In any sequence of $n^2 + 1$ distinct real numbers, there exists either an increasing subsequence of length $n+1$ or a decreasing subsequence of length $n+1$.

Proof sketch: Label each element $a_i$ in the sequence with $(x_i, y_i)$ where $x_i$ is the length of the longest increasing subsequence ending at $a_i$ and $y_i$ is the length of the longest decreasing subsequence ending at $a_i$.

If no increasing or decreasing subsequence has length $n+1$, then all labels $(x_i, y_i)$ satisfy $1 \leq x_i \leq n$ and $1 \leq y_i \leq n$. This gives only $n^2$ possible labels. With $n^2 + 1$ elements, by the pigeonhole principle, two elements $a_i$ and $a_j$ (with $i < j$) must have the same label.

But if $a_i < a_j$, then $x_j > x_i$ (contradiction), and if $a_i > a_j$, then $y_j > y_i$ (contradiction). Therefore, some sequence must have length $n+1$.

In any graph with $n$ vertices and chromatic number $\chi(G)$, there exists an independent set of size at least $\lceil n/\chi(G) \rceil$.

Proof: In a proper $k$-coloring of $G$ (where $k = \chi(G)$), vertices are partitioned into $k$ color classes, each forming an independent set. By the pigeonhole principle, at least one color class contains at least $\lceil n/k \rceil$ vertices.

Euler's totient function $\phi(n)$, which counts integers from 1 to $n$ that are coprime to $n$, can be computed using inclusion-exclusion. If $n = p_1^{a_1} p_2^{a_2} \cdots p_k^{a_k}$, then: $\phi(n) = n \prod_{i=1}^{k} \left(1 - \frac{1}{p_i}\right)$

This follows from inclusion-exclusion: let $A_i$ be the set of integers from 1 to $n$ divisible by $p_i$. Then: $\phi(n) = n - \left|\bigcup_{i=1}^{k} A_i\right|$

Applying inclusion-exclusion: $= n - \sum_{i} \frac{n}{p_i} + \sum_{i<j} \frac{n}{p_i p_j} - \sum_{i<j<\ell} \frac{n}{p_i p_j p_\ell} + \cdots$ $= n\left(1 - \sum_i \frac{1}{p_i} + \sum_{i<j} \frac{1}{p_i p_j} - \cdots\right) = n\prod_{i=1}^{k}\left(1 - \frac{1}{p_i}\right)$

How many functions $f: \{1,2,3,4,5\} \to \{1,2,3\}$ are there such that $f$ is onto (surjective)?

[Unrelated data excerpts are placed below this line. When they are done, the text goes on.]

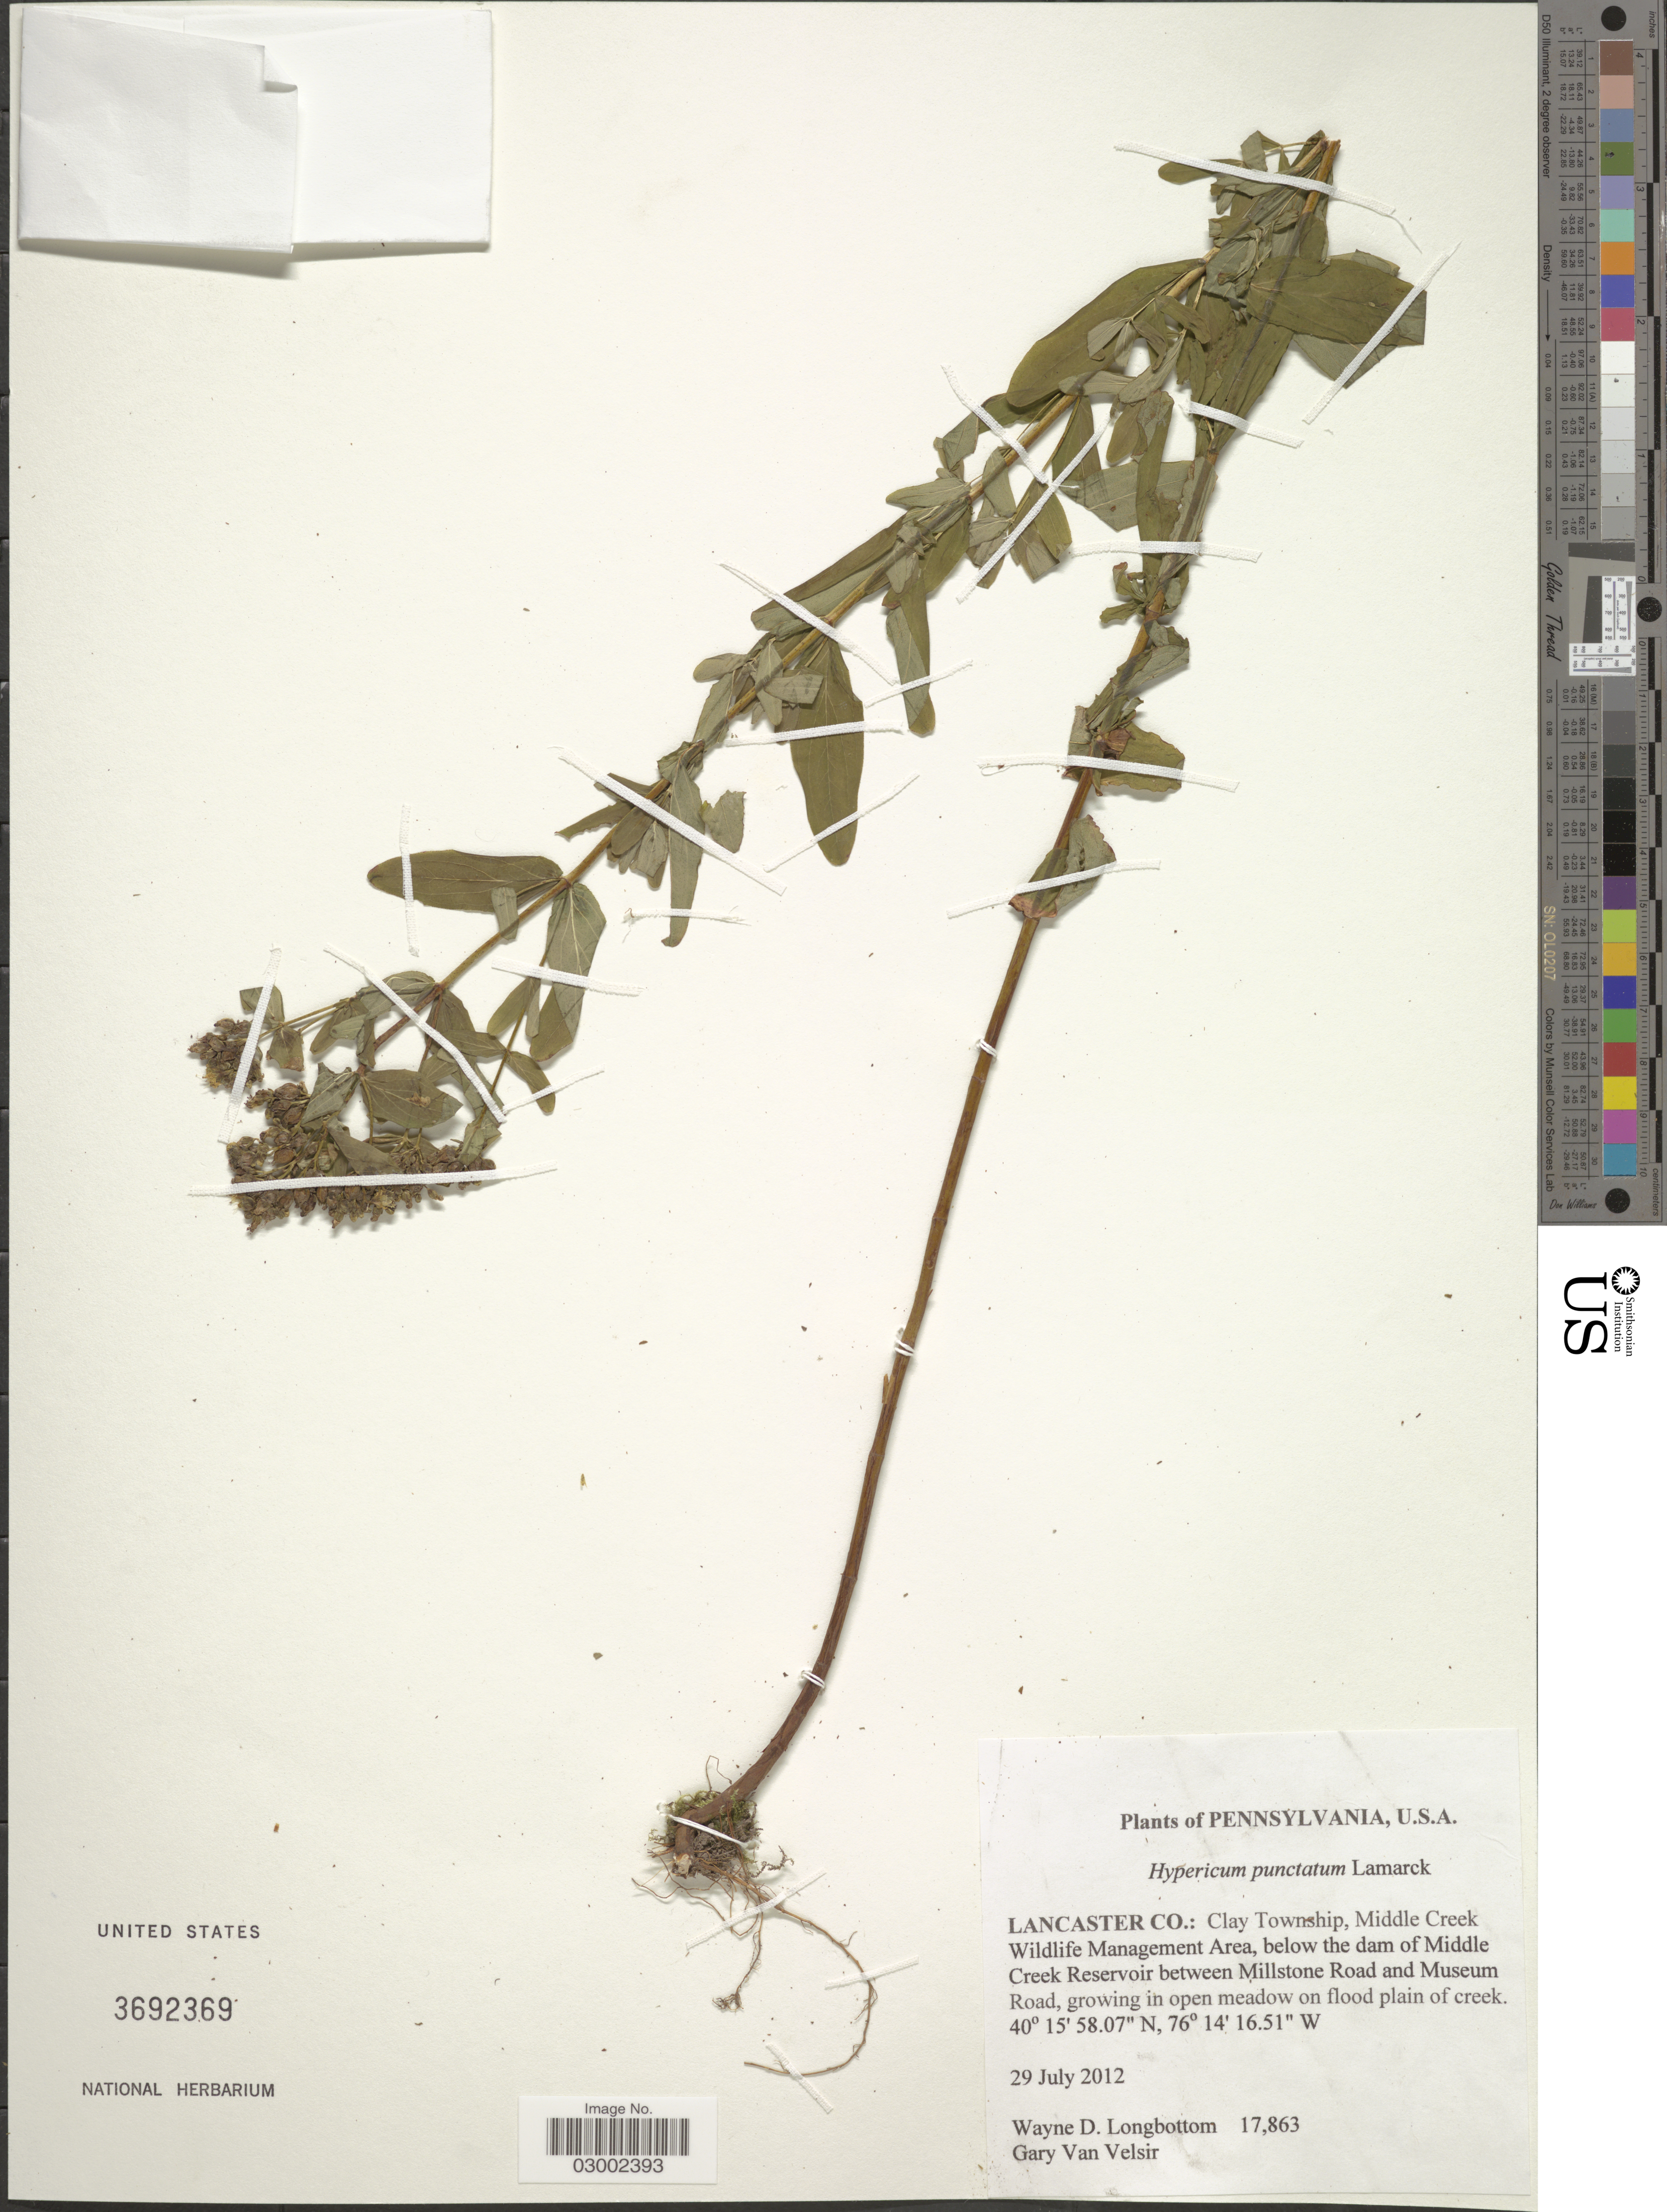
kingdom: Plantae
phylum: Tracheophyta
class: Magnoliopsida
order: Malpighiales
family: Hypericaceae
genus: Hypericum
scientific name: Hypericum punctatum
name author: Lam.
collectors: W. D. Longbottom & G. Van Velsir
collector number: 17863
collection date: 2012-07-29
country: United States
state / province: Pennsylvania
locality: Lancaster Co.: Clay Township, Middle Creek Wildlife Management Area, below the dam of Middle Creek Reservoir between Millstone Road and Museum Road, growing in open meadow on flood plain of creek.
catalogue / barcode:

Using inclusion-exclusion, let $A_i$ be the set of functions that do not map to $i$. We want $|A_1^c \cap A_2^c \cap A_3^c|$, which by complement equals the total minus $|A_1 \cup A_2 \cup A_3|$.

Total functions: $3^5 = 243$

$|A_1| = |A_2| = |A_3| = 2^5 = 32$ (functions using only 2 values)

$|A_1 \cap A_2| = |A_1 \cap A_3| = |A_2 \cap A_3| = 1^5 = 1$ (functions using only 1 value)

$|A_1 \cap A_2 \cap A_3| = 0$ (impossible to map to no values)

By inclusion-exclusion: $|A_1 \cup A_2 \cup A_3| = 3(32) - 3(1) + 0 = 96 - 3 = 93$

Therefore, the number of onto functions is $243 - 93 = 150$.